PROVIDED MATERIAL:

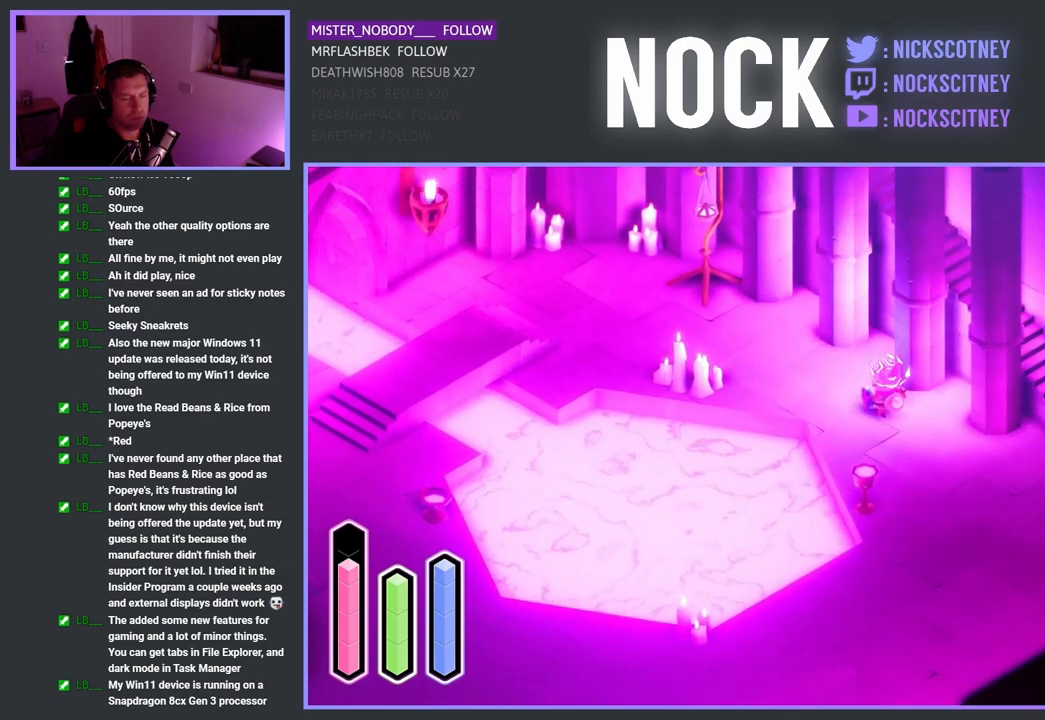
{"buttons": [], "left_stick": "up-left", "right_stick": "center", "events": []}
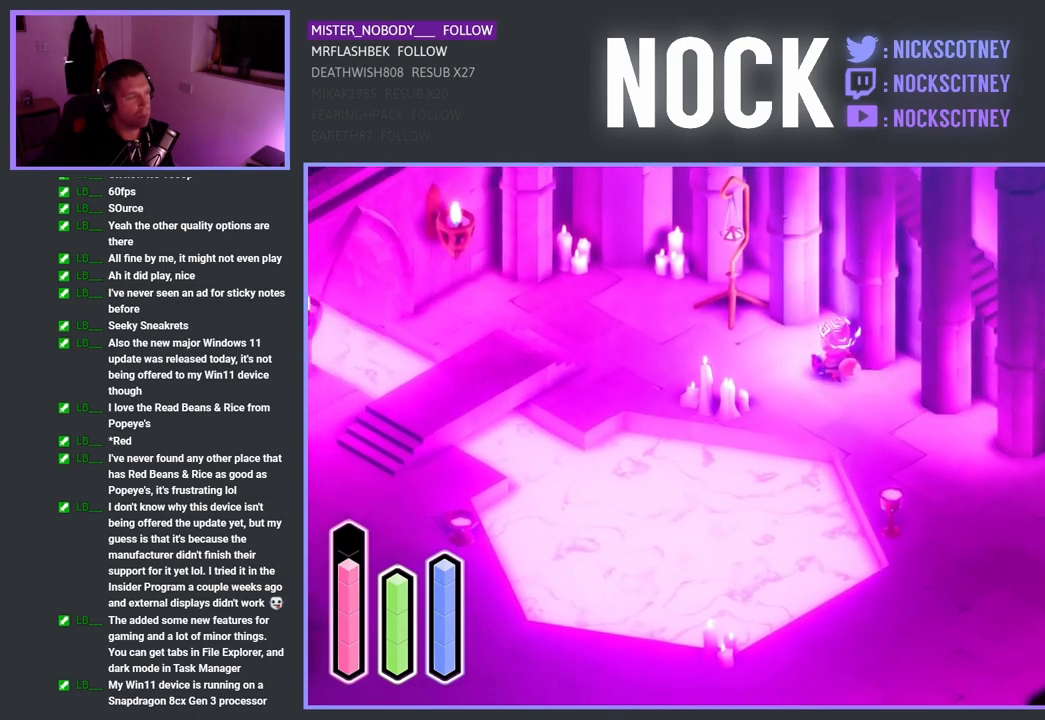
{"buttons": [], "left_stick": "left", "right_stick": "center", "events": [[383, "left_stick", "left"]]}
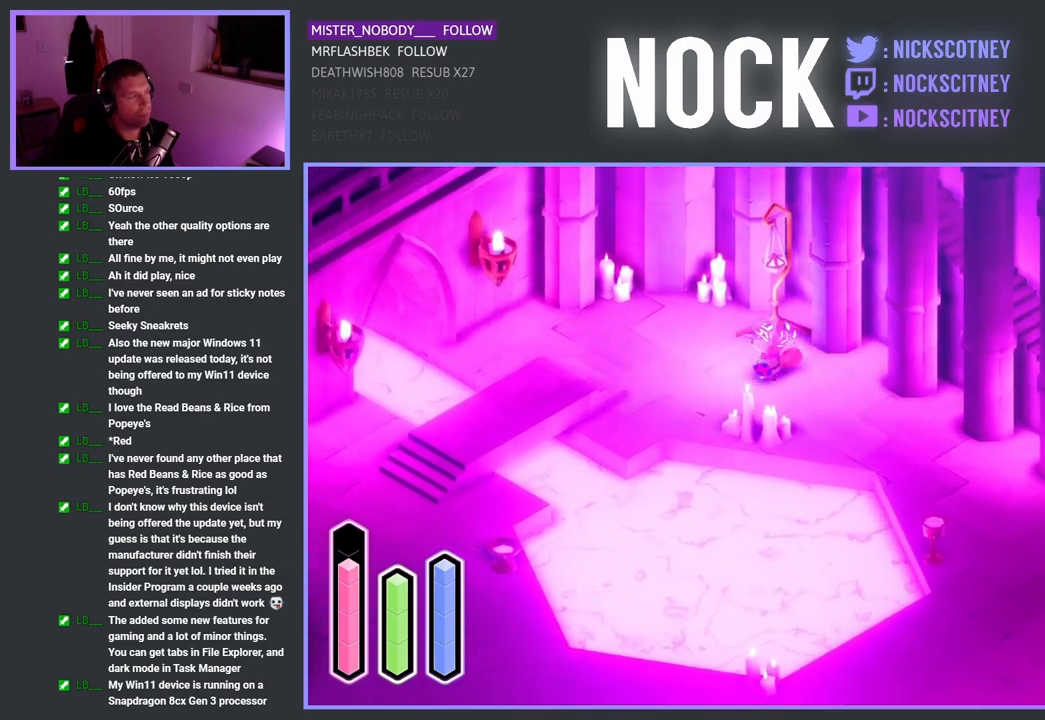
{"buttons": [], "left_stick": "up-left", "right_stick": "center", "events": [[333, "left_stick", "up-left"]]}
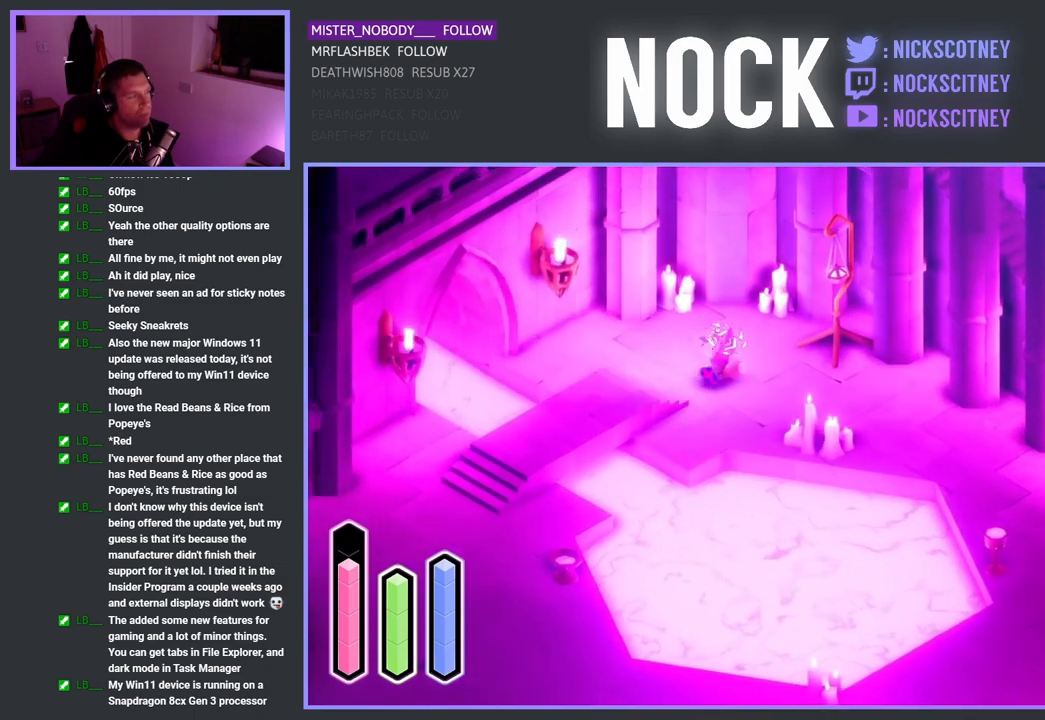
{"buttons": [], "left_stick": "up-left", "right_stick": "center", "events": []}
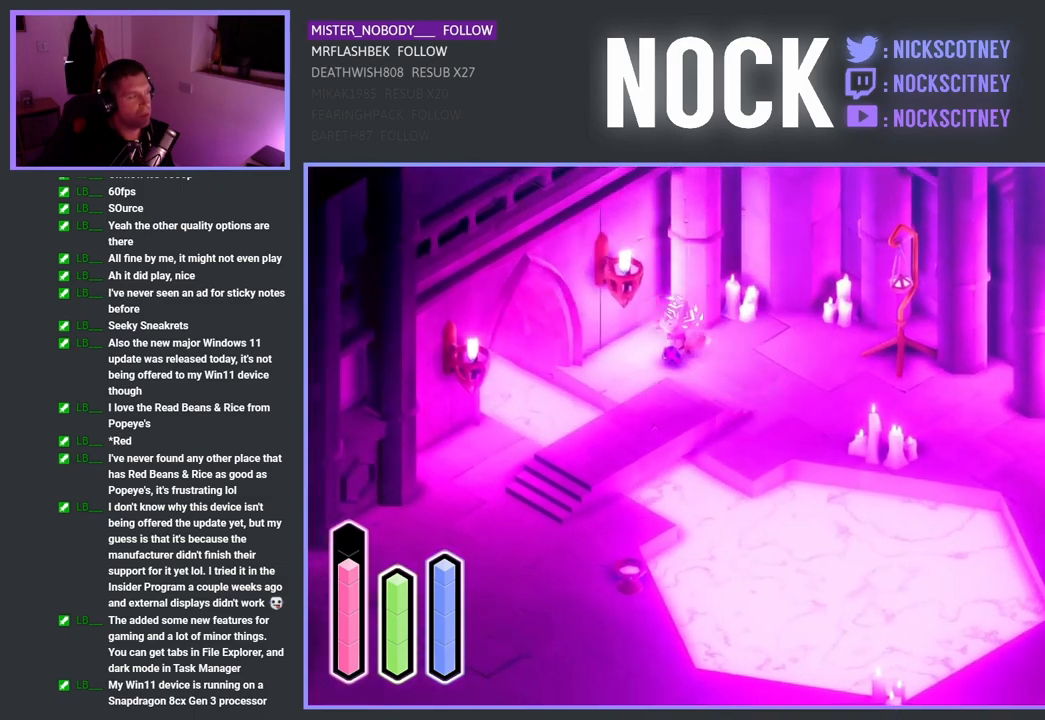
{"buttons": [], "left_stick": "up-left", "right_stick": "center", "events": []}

YOUR OBJECTIVE: Give every entry again as it is, dropping its pictures.

SOLUTION FOR THIS TASK:
{"buttons": [], "left_stick": "up-left", "right_stick": "center", "events": []}
{"buttons": [], "left_stick": "left", "right_stick": "center", "events": [[383, "left_stick", "left"]]}
{"buttons": [], "left_stick": "up-left", "right_stick": "center", "events": [[333, "left_stick", "up-left"]]}
{"buttons": [], "left_stick": "up-left", "right_stick": "center", "events": []}
{"buttons": [], "left_stick": "up-left", "right_stick": "center", "events": []}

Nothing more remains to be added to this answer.